Cameroon's Anglophone separatists have attacked towns and villages in protest after a military tribunal gave their leader and 9 supporters life sentences. Cameroon's military says at least two people were killed in Bamenda and six wounded in a shoot-out with separatists.
Food seller Donatus Ngwa, 24, fled fighting Wednesday in the northwestern English-speaking town of Bamenda to French-speaking Mbouda.
He says separatist fighters started chasing people off Bamenda's streets on Tuesday night. Wednesday, they were shooting indiscriminately in the air, Ngwa says, assaulting those who disobeyed them and ordering everyone to leave the streets.
Nearly 100 Cameroonians have fled to Mbouda since Tuesday, when a Yaounde military tribunal found separatist leader Julius Ayuk Tabe and nine supporters guilty of secession, terrorism and hostility against Cameroon. All 10 were given lifetime prison sentences and ordered to pay a fine of $50 million.
Rights groups and other critics condemned the court's ruling, saying it would impede efforts to end the conflict, which has left 2,000 people dead in the past three years.
Activist Edward Nfor says the sentences risk inflaming further violence.
"I would not be surprised if the violence this time will be very disastrous and might stretch a little bit further into the other parts of the country," he said. "Let the head of state do something about this. The time is now to think on another strategy to calm down tensions."
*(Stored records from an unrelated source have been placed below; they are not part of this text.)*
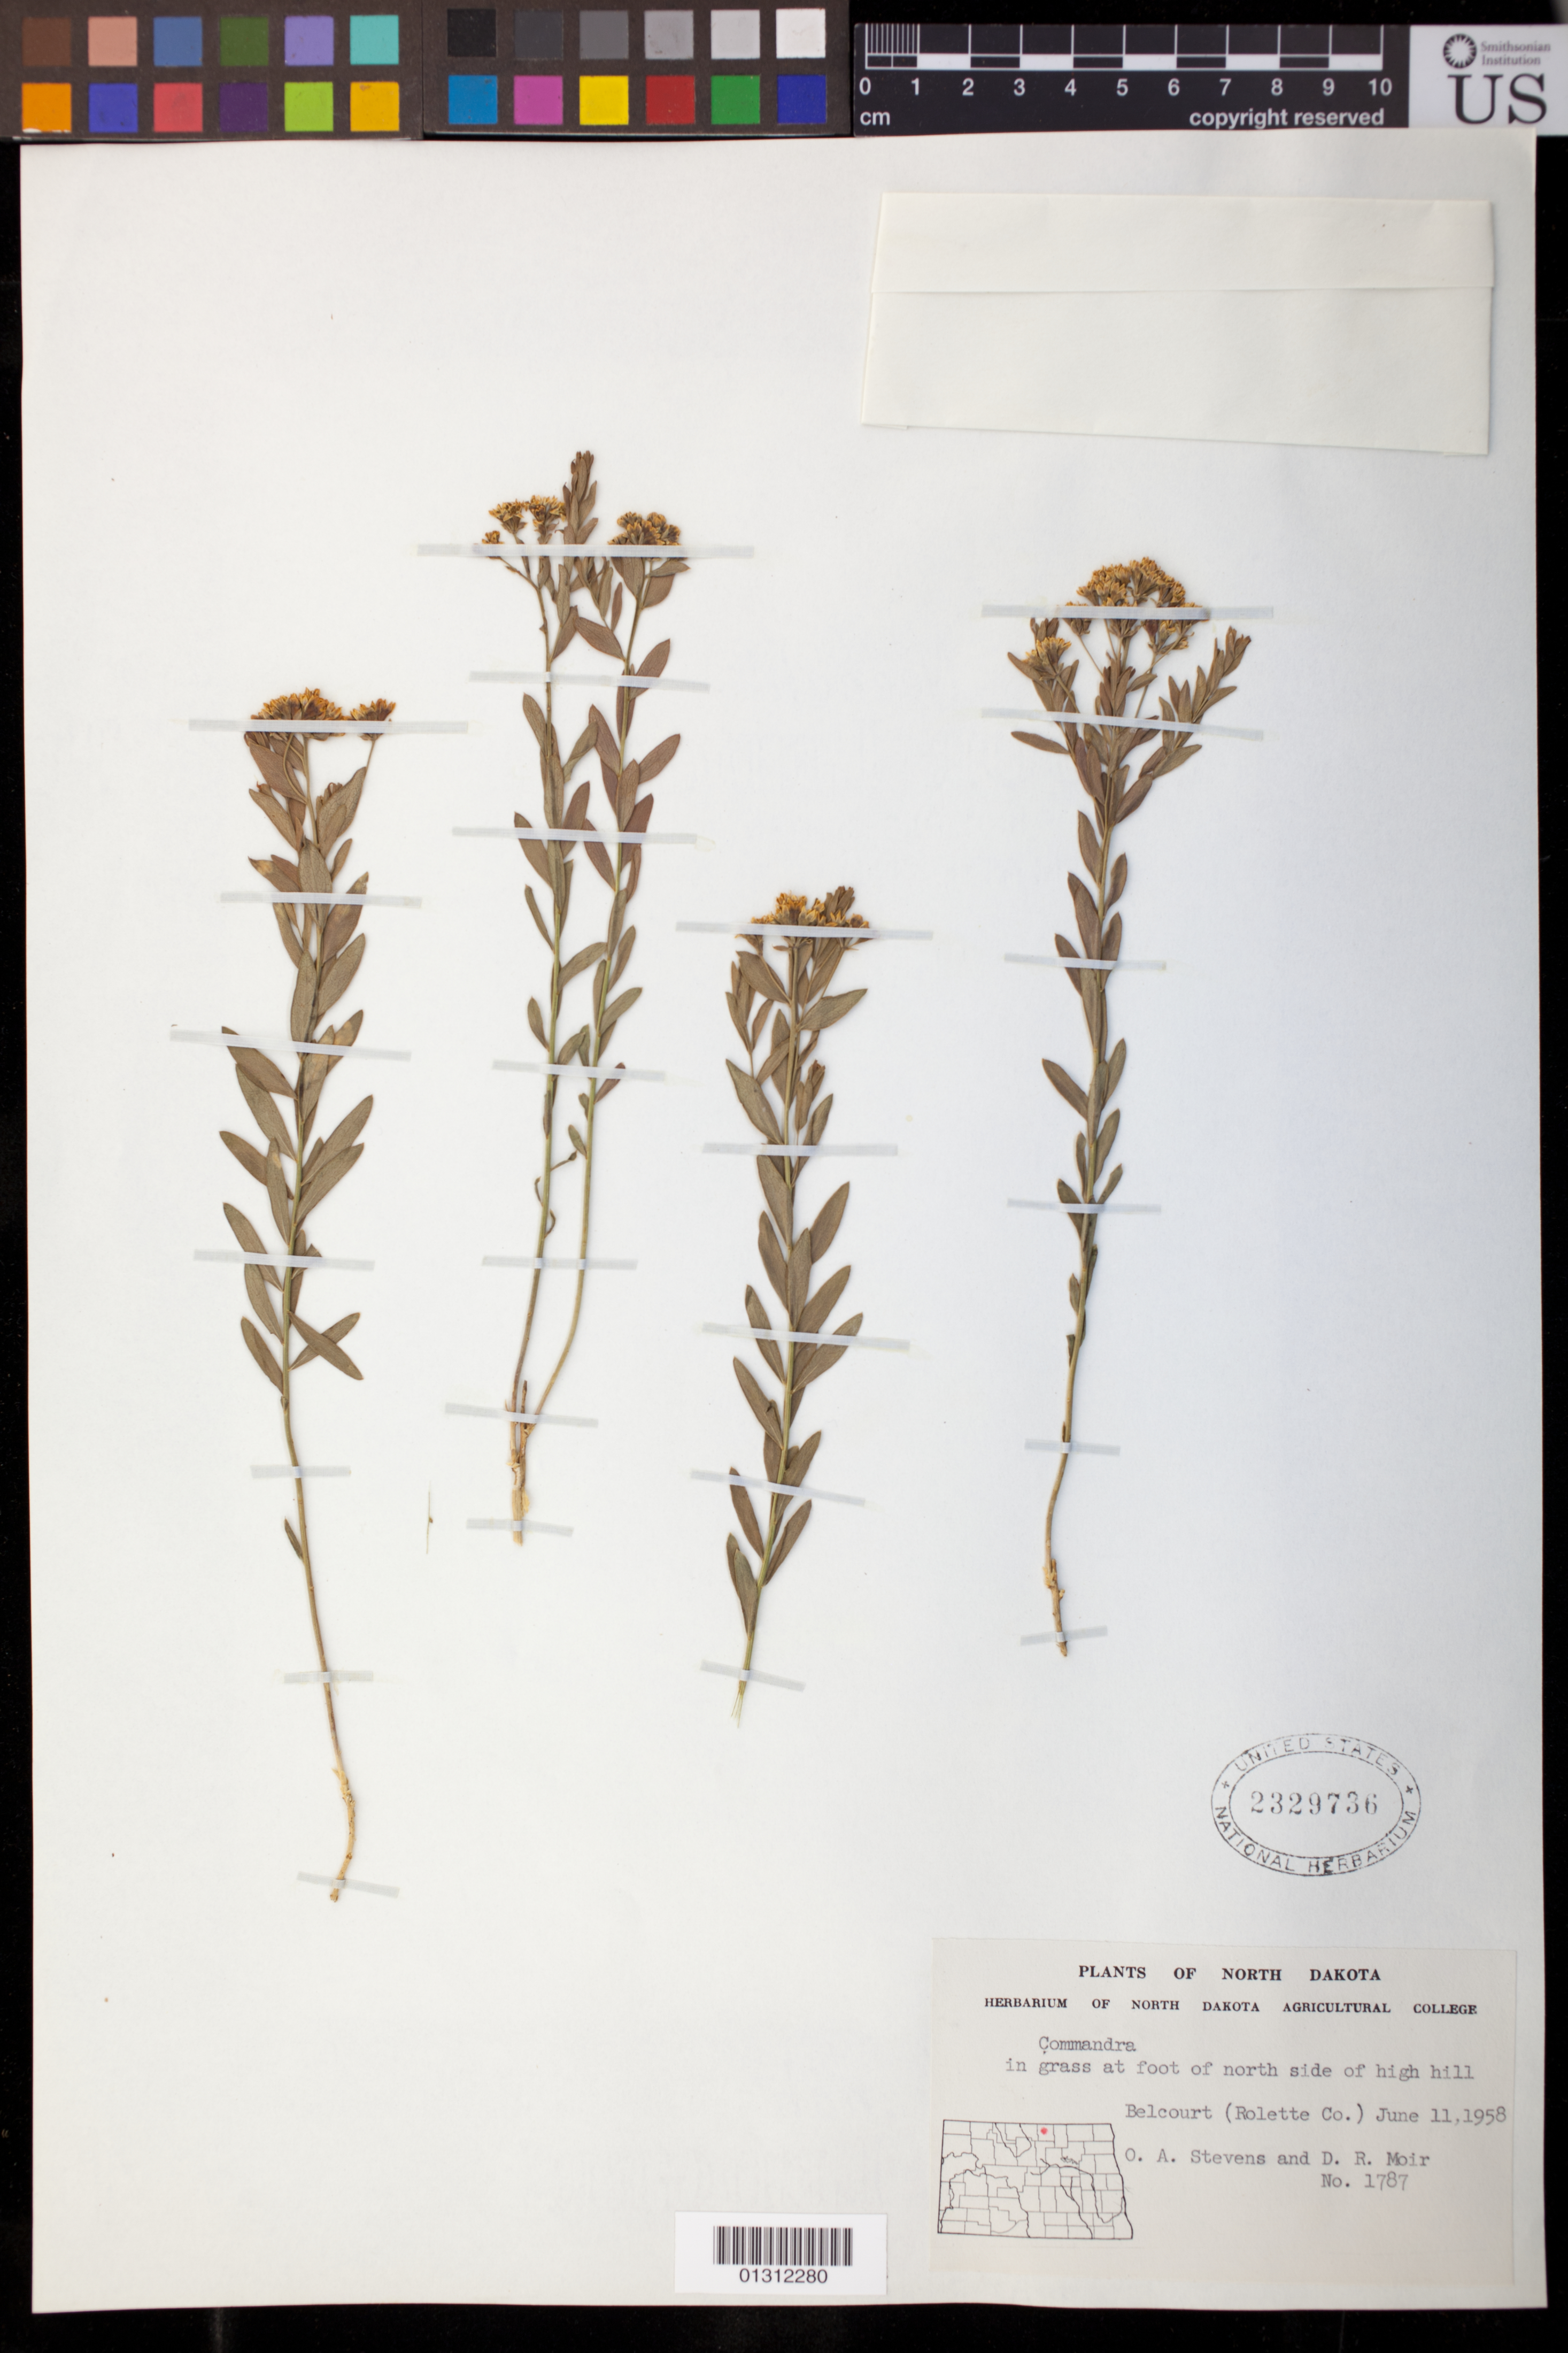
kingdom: Plantae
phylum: Tracheophyta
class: Magnoliopsida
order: Santalales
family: Comandraceae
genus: Comandra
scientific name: Comandra sp.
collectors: O. A. Stevens & D. Moir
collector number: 1787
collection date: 1958-06-11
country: United States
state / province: North Dakota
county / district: Rolette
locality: Belcourt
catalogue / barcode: US 2329736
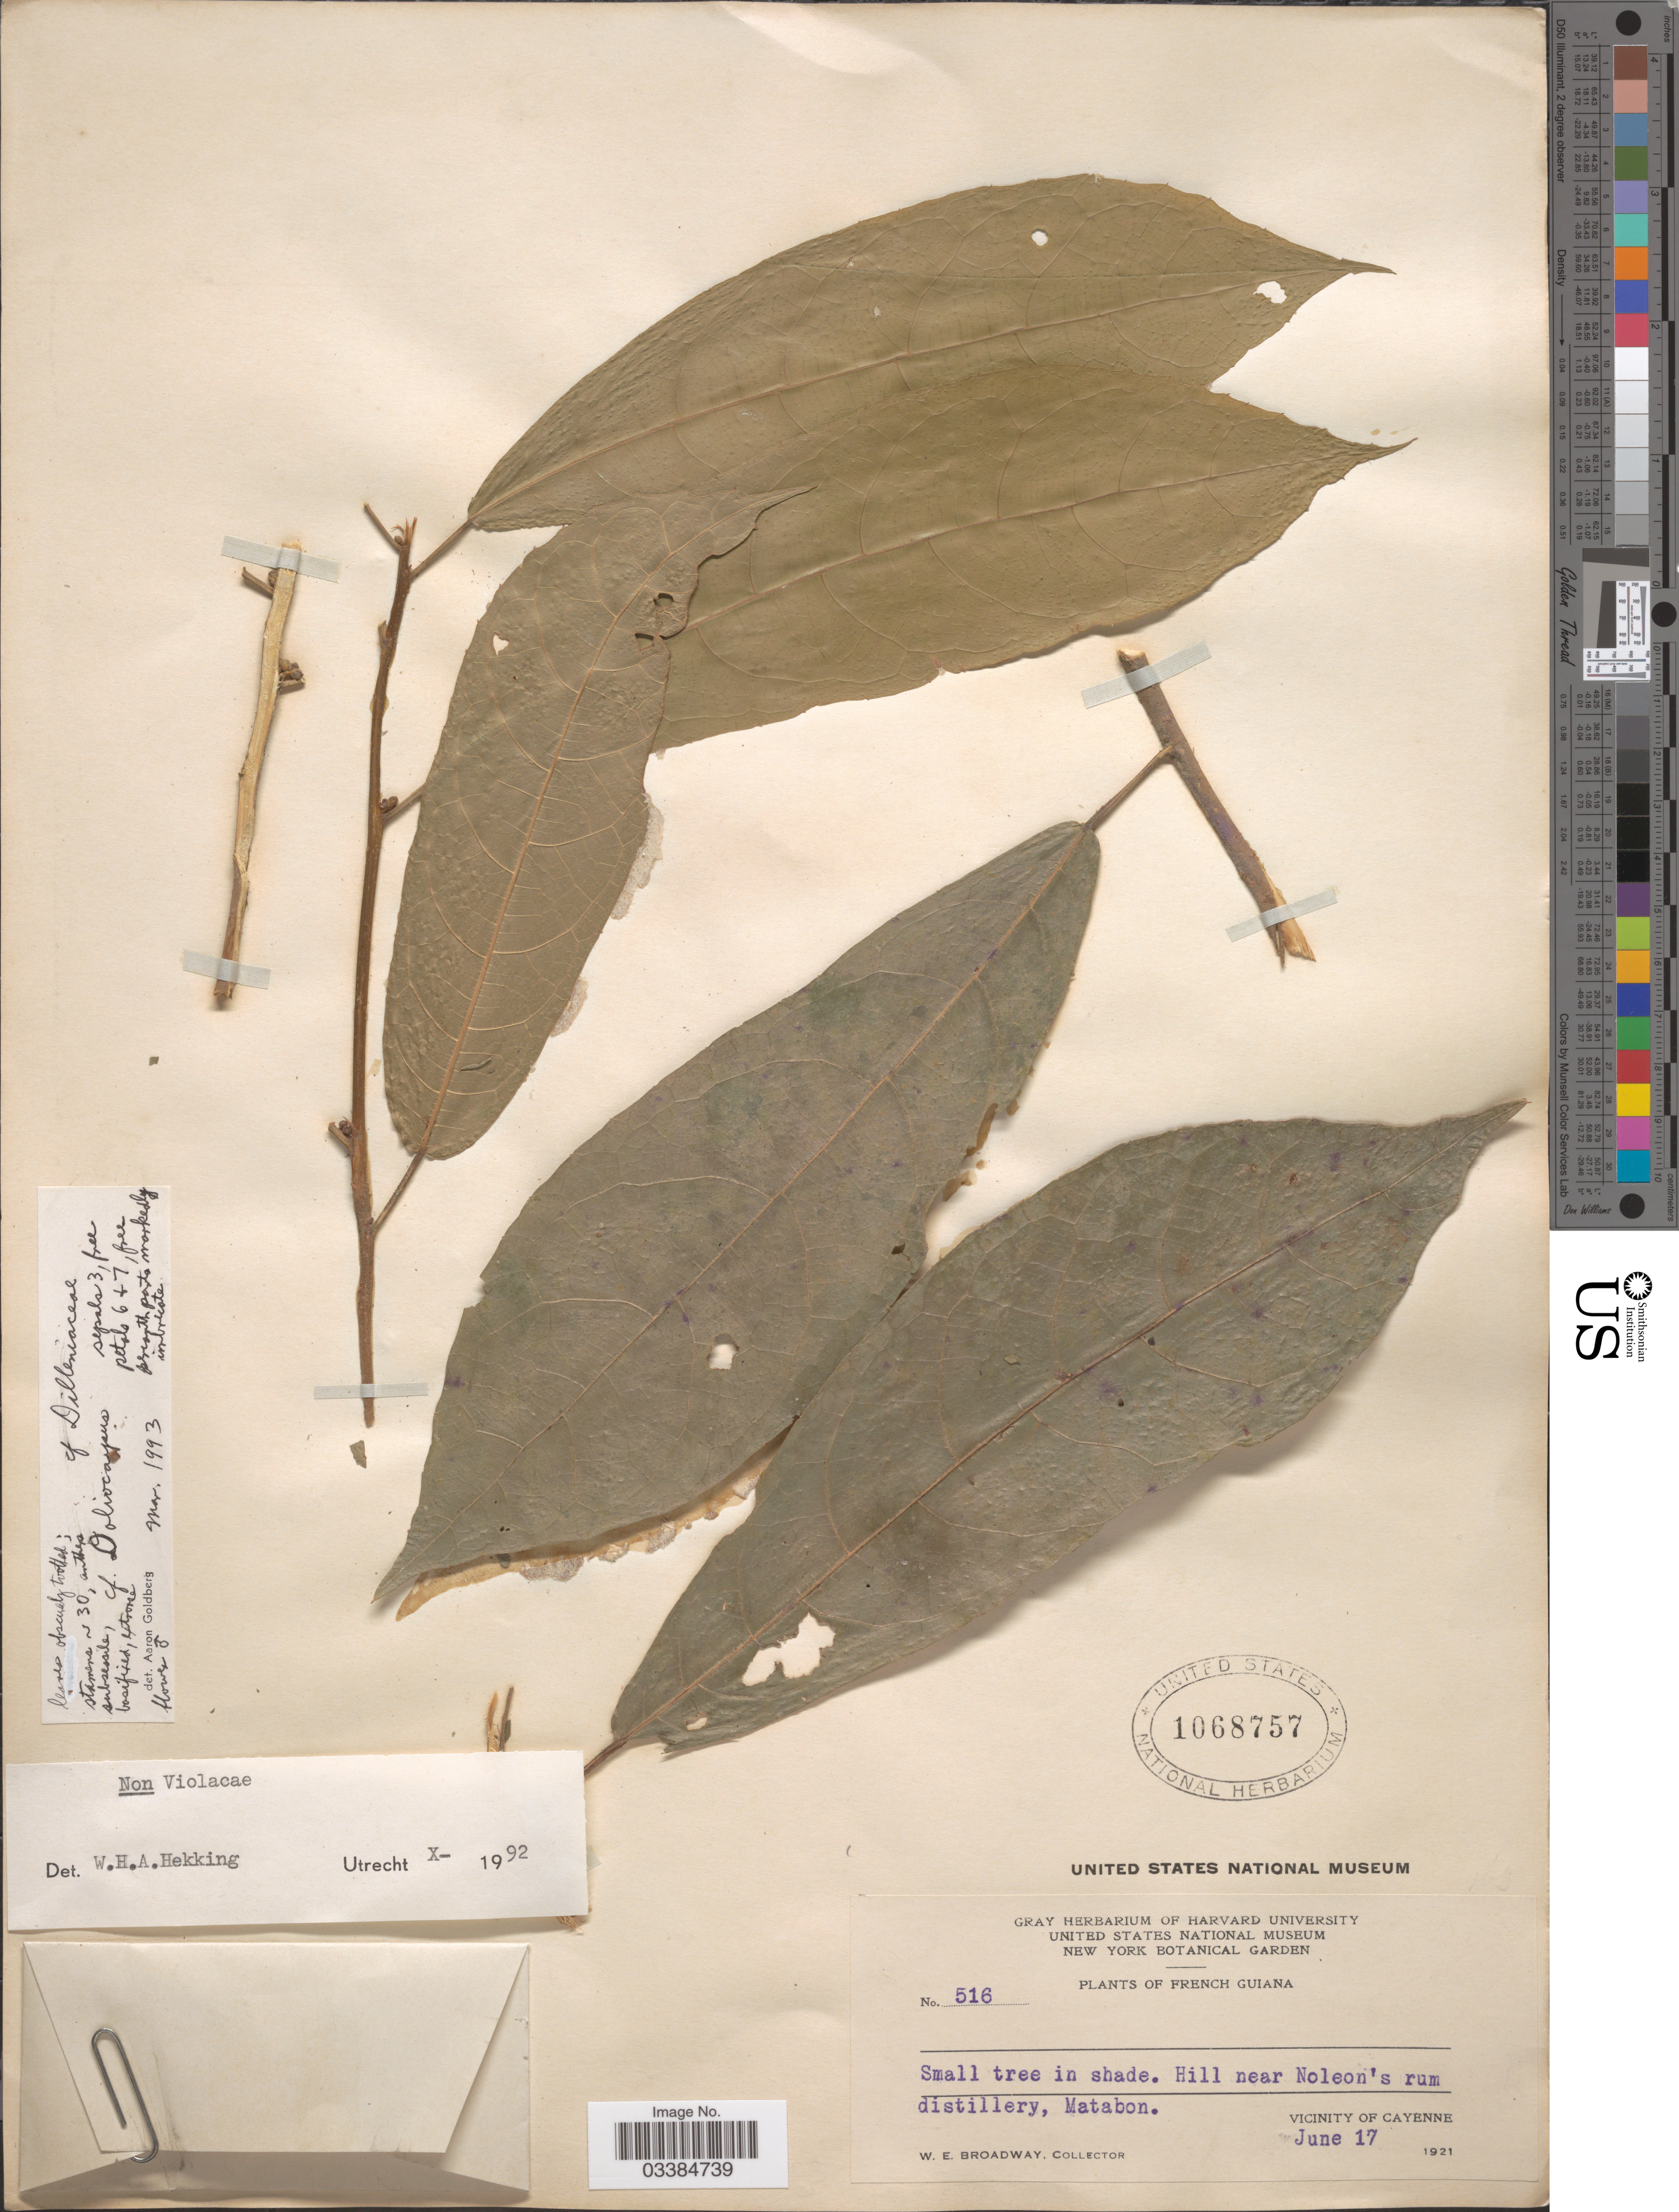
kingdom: Plantae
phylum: Tracheophyta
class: Magnoliopsida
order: Magnoliales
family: Myristicaceae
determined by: Victor Longhi Monzoli, João, (BRAZIL)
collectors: W. E. Broadway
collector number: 516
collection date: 1921-06-17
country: French Guiana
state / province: Cayenne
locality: Hill near Noleon's rum distillery, Matabon. Vicinity of Cayenne.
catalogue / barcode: US 1068757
Separatists on social media ordered everyone in Cameroon's English-speaking western regions to stay at home as a sign of protest over the sentences. They also vowed to step up their fight to make Cameroon's English-speaking regions independent of the French majority.
The governor of the English-speaking northwest region, Deben Tchoffo, called on the population to be calm and work with the military.
"They can be assured of the availability of the administrative authorities and the security services to help them," he said. "I am asking the population of the northwest region to remobilize themselves to shun out of the region those who are terrorizing the population, threatening them."
Violence erupted in Cameroon's English-speaking regions in 2016, when teachers and lawyers protested alleged discrimination at the hands of the French-speaking majority.
The government responded with a crackdown that sparked an armed movement for an independent, English-speaking state.